How Charles took the crown for acting in his ‘horrid’ school days
‘Someone joked to Prince Charles, “Oh, they’re playing your tune!” and then we were told that the Queen would be coming for a performance’
PICTURES showing a teenage Prince Charles on stage have been released by the Scottish boarding school he attended on the 60th anniversary of his first day.
The Prince of Wales spent five years at Gordonstoun in his formative years, a school near Elgin in Moray, which was also attended by his brothers, Prince Andrew and Prince Edward.
A previously unseen image released by the school to mark the anniversary shows a 13-year-old Prince Charles alongside his fellow cast members for the musical Patience, while in another he is pictured playing the Duke of Exeter in Shakespeare’s Henry V.
The young prince was said to excel at drama. After watching his performance in Macbeth, Donald Mclachlan, Scottish journalist and founding editor of The Sunday Telegraph, reportedly described Charles as “the best actor in the school”.
Gordonstoun was not co-educational at the time, but a handful of girls from the local state school were drafted in for some of the parts.
Among them was Alison Chambers from Elgin Academy.
Now 71, she has fond memories of Prince Charles, describing him as “kind, courteous and fun”.
Recalling the Queen attending a performance of Pirates of Penzance, in which Charles played a leading role, Ms Chambers said: “We had rehearsals separately to begin with, and always in the spring term.
“About six weeks before the performance we would come out to Gordonstoun on Sunday afternoons to rehearse in the services centre.
“We came back on one of those last rehearsals and the orchestra was playing God Save the Queen.
“Someone joked to Prince Charles, ‘Oh, they’re playing your tune!’ and then we were told that the Queen would be coming for a performance.
“So, the Queen came, huddled in her fur coat, to a private performance for her and friends of the school. We had to cross in front of the Queen to get up onto the stage but it really was great fun.
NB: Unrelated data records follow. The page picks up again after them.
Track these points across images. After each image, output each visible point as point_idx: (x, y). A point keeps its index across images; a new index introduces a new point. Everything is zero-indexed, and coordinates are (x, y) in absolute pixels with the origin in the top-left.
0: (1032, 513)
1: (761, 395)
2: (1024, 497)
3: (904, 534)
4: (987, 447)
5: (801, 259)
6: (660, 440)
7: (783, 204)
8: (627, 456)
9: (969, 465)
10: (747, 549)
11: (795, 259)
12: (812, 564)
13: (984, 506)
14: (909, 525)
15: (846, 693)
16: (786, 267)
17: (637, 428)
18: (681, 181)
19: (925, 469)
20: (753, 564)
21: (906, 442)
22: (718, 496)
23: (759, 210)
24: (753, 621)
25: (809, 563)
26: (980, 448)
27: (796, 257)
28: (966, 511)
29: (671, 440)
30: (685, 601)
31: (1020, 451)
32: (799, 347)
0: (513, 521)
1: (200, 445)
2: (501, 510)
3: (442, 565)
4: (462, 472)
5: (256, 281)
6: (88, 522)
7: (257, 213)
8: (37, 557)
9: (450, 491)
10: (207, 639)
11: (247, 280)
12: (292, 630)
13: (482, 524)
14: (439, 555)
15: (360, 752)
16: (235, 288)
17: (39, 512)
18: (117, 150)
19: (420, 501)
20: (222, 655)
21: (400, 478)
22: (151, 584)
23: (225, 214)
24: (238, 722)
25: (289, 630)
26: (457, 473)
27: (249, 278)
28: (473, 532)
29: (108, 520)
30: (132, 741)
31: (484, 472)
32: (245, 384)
We were very fortunate.”
While he may have enjoyed his time on the stage at Gordonstoun, Prince Charles was certainly no fan of the school itself.
He reportedly described it as “Colditz in kilts” and is said to have been bullied during his time there.
In a letter home in 1963 he said it felt like a “prison sentence”, he wrote: “The people in my dormitory are foul. Goodness, they are horrid. I don’t know how anybody could be so foul.”
The school even featured in an episode of The Crown, showing Charles struggling to keep up with the physical fitness aspect of his education as well as his difficulties adapting to life away from home.
Despite his apparently unhappy Gordonstoun days, in a speech in 1975, the Prince said: “It was only tough in the sense that it demanded more of you than most other schools did.”